La entrevista se realizó cuando se acababa de estrenar la película “Septiembre”, uno de sus filmes menos taquilleros –filmado sólo en interiores– que refleja los problemas emocionales de Lane (Mia Farrow). En el argumento, ella había tenido un intento de suicidio y cargaba sobre sus espaldas el haber disparado al amante maltratador de su madre mucho tiempo antes. Relaciones complejas, disfuncionales que podían o no reflejar el clima que Woody vivía a nivel pareja y que tres años después derivó en el ya largo, aunque algo extraño, matrimonio de Allen con la hija de Mia.

Debo reconocer que Woody respondió todas mis preguntas. La entrevista fue larga y si bien el clima no sobresalió por su amenidad o calidez, sí resultó muy profesional. Nada para criticar, sólo que no hubo mucha química. Ingenuamente, yo pensaba que hablar de la Argentina iba a ser un punto de inflexión, quería contarle que en Buenos Aires él era ídolo y sus películas, un éxito. Preguntarle, también, cuándo vendría. Pero me frustré, amigos. Intuyo que no sabía dónde quedaba Buenos Aires –hoy lo puedo entender más, en esa época yo era algo chauvinista– y me dijo que no le gustaba mucho viajar a lugares donde hacía calor. Respondí rápido, pero algo confundido, que Buenos Aires en invierno no era cálido y que siempre estaba la Patagonia disponible para una eventual visita. No lo convencí.

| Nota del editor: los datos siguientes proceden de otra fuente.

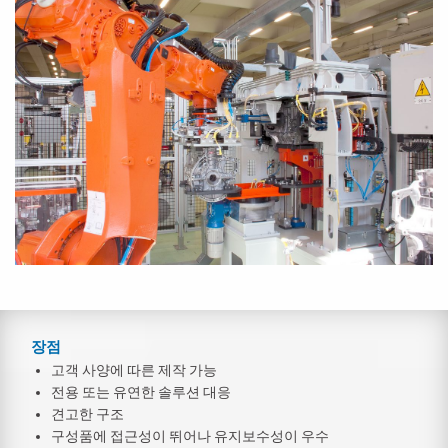
장점
고객 사양에 따른 제작 가능
전용 또는 유연한 솔루션 대응
견고한 구조
구성품에 접근성이 뛰어나 유지보수성이 우수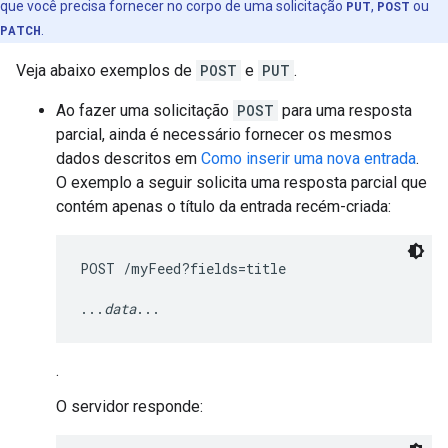
que você precisa fornecer no corpo de uma solicitação
PUT
,
POST
ou
PATCH
.
Veja abaixo exemplos de
POST
e
PUT
.
Ao fazer uma solicitação
POST
para uma resposta
parcial, ainda é necessário fornecer os mesmos
dados descritos em
Como inserir uma nova entrada
.
O exemplo a seguir solicita uma resposta parcial que
contém apenas o título da entrada recém-criada:
POST /myFeed?fields=title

Seguimos conversando hasta que la asistente nos dijo que habíamos cumplido la hora. Nos saludamos. Yo tenía un extraño ánimo, entre eufórico y decepcionado. Me había aluciando tener la entrevista pero no sabía si me había gustado esa entrevista. Al llegar a Buenos Aires, le entregué los casetes a Josefina Tapia, una traductora brillante que nos dejó muy joven, y cuando ella me pasó la desgrabación intuí que la conversación había sido mejor de lo que suponía. No era una cuestión de profundidad, sino de empatía.

¿Si hay algo que hoy me interesaría volver a preguntar? Woody remarcó que había películas suyas que le gustaban pero que aún no había filmado una grande, para la Historia, así, en mayúscula. ¿Cómo cuál? Mencionó, como un ejemplo de esos filmes que siempre se van a recordar, “El séptimo sello”, de Ingmar Bergman, que incluye elementos fantásticos y se desarrolla durante la epidemia de peste negra en la Europa medieval. Hoy me gustaría tenerlo a Woody enfrente por unos pocos minutos para saber si siente, a sus 83 años, que ha logrado esa enorme película o si aún, incansablemente, la sigue buscando.